July 10, 2009: Jailed MEND leader Henry Okah has accepted the government amnesty offer. In his case, this means he would soon be freed from jail (after two years), which has long been a MEND demand. Meanwhile, MEND claims to have destroyed a pipeline section that they had just been repaired (after an earlier attack). This was done to show that the security forces could not stop MEND from cutting the pipelines that take oil to tankers offshore. MEND said they waited until repairs were completed before blowing up the pipeline again.
July 9, 2009: The navy has recovered a chemical tanker that MEND gunmen seized four days ago. While MEND has not accepted the government's amnesty offer, some armed men in the Delta are willing to do it now.

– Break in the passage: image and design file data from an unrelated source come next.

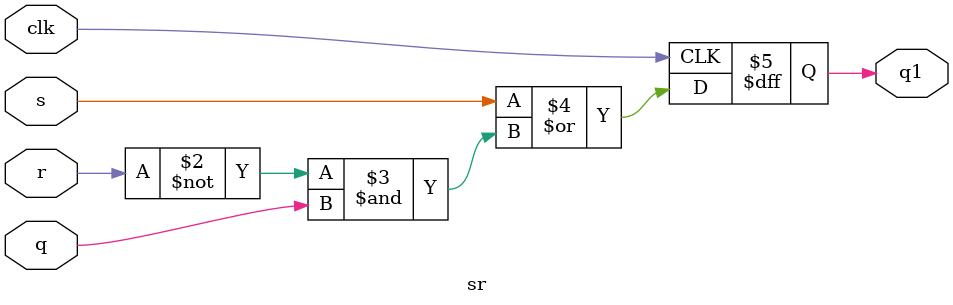
<source format=v>
`timescale 1ns / 1ps


module sr(
    input s,
    input r,
    input q,clk,
    output reg q1
    );
    
    always@(posedge clk)
    begin
    q1=s|(~r&q);
    end
endmodule

</source>
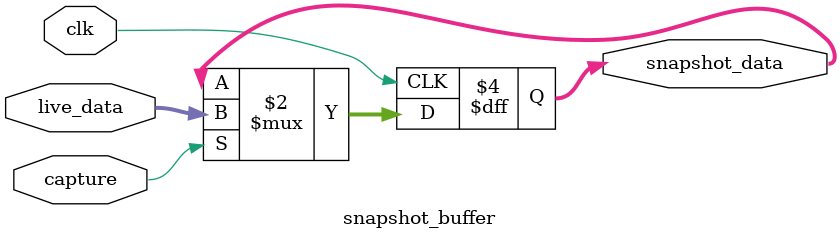
<source format=sv>
module snapshot_buffer (
    input wire clk,
    input wire [31:0] live_data,
    input wire capture,
    output reg [31:0] snapshot_data
);
    always @(posedge clk) begin
        if (capture)
            snapshot_data <= live_data;
    end
endmodule
</source>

The amnesty terms have been left a bit vague, but generally involve the government paying hundreds of dollars to men who turn in a weapon and promise to behave. The number of those eligible for amnesty is put at 10,000-20,000. But more knowledgeable analysts believe that the actual number of MEND gunmen is less than a thousand, and perhaps only a few hundred.
July 8, 2009: MEND has continued its attacks on pipelines, setting off bombs at key locations in the pipeline network that takes the oil to loading sites for tankers.

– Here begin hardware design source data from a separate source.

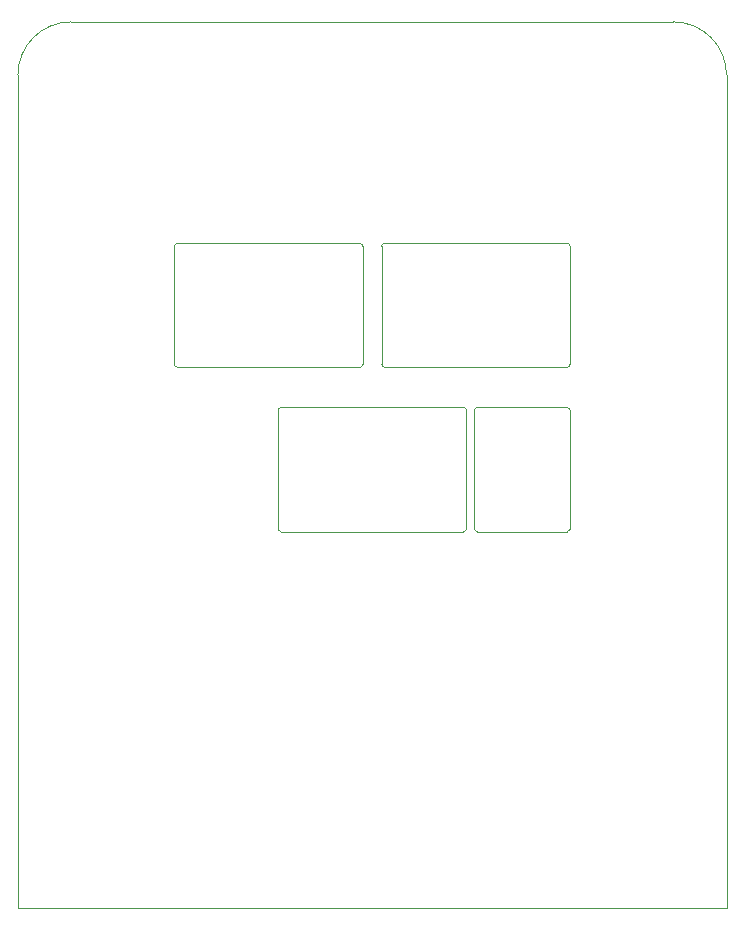
<source format=gbr>
%TF.GenerationSoftware,Altium Limited,Altium Designer,20.1.8 (145)*%
G04 Layer_Color=32896*
%FSLAX44Y44*%
%MOMM*%
%TF.SameCoordinates,136F3CA4-168E-489F-BF15-BD865E51D291*%
%TF.FilePolarity,Positive*%
%TF.FileFunction,Other,Mechanical_4*%
%TF.Part,Single*%
G01*
G75*
%TA.AperFunction,NonConductor*%
%ADD147C,0.0254*%
D147*
X86500Y-129000D02*
G03*
X89000Y-131500I2500J0D01*
G01*
Y-26500D02*
G03*
X86500Y-29000I0J-2500D01*
G01*
X167500D02*
G03*
X165000Y-26500I-2500J0D01*
G01*
Y-131500D02*
G03*
X167500Y-129000I0J2500D01*
G01*
X-77250Y-26500D02*
G03*
X-79750Y-29000I0J-2500D01*
G01*
X79750D02*
G03*
X77250Y-26500I-2500J0D01*
G01*
X-79750Y-129000D02*
G03*
X-77250Y-131500I2500J0D01*
G01*
X77250D02*
G03*
X79750Y-129000I0J2500D01*
G01*
X300000Y255000D02*
G03*
X255000Y300000I-45000J0D01*
G01*
X-255000D02*
G03*
X-300000Y255000I0J-45000D01*
G01*
X165000Y7500D02*
G03*
X167500Y10000I0J2500D01*
G01*
X8000D02*
G03*
X10500Y7500I2500J0D01*
G01*
Y112500D02*
G03*
X8000Y110000I0J-2500D01*
G01*
X167500D02*
G03*
X165000Y112500I-2500J0D01*
G01*
X-8000Y110000D02*
G03*
X-10500Y112500I-2500J0D01*
G01*
X-165000D02*
G03*
X-167500Y110000I0J-2500D01*
G01*
Y10000D02*
G03*
X-165000Y7500I2500J0D01*
G01*
X-10500D02*
G03*
X-8000Y10000I0J2500D01*
G01*
X167500Y-129000D02*
Y-29000D01*
X86500Y-129000D02*
Y-29000D01*
X89000Y-131500D02*
X165000D01*
X89000Y-26500D02*
X165000D01*
X79750Y-129000D02*
Y-29000D01*
X-79750Y-129000D02*
Y-29000D01*
X-77250Y-26500D02*
X77250D01*
X-77250Y-131500D02*
X77250D01*
X-300000Y-450000D02*
Y255000D01*
X-255000Y300000D02*
X255000D01*
X300000Y-450000D02*
Y255000D01*
X-300000Y-450000D02*
X300000D01*
X10500Y112500D02*
X165000D01*
X8000Y10000D02*
Y110000D01*
X167500Y10000D02*
Y110000D01*
X10500Y7500D02*
X165000D01*
X-165000D02*
X-10500D01*
X-8000Y10000D02*
Y110000D01*
X-167500Y10000D02*
Y110000D01*
X-165000Y112500D02*
X-10500D01*
%TF.MD5,0c7355f9aded03a2c5f6cee62da6a56f*%
M02*

</source>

July 5, 2009: Rebels attacked a major oil pumping facility in the Niger Delta. Meanwhile, about 30 kilometers offshore, a chemical tanker was attacked by rebels in speedboats. The disruptions to oil production operations has put over 10,000 oil workers out of work.
July 4, 2009: The latest round of attacks on pipelines and pumping stations has halted movement of a million barrels a day of oil. This puts the government under a lot of pressure to make a deal. This is even more urgent because the government has just signed on to help build (with Niger and Algeria) a $10 billion natural gas pipeline from the Niger River Delta to Algeria, for shipment to Europe. MEND threatens to sabotage this project unless the government pays off the rebels and improves conditions in the delta.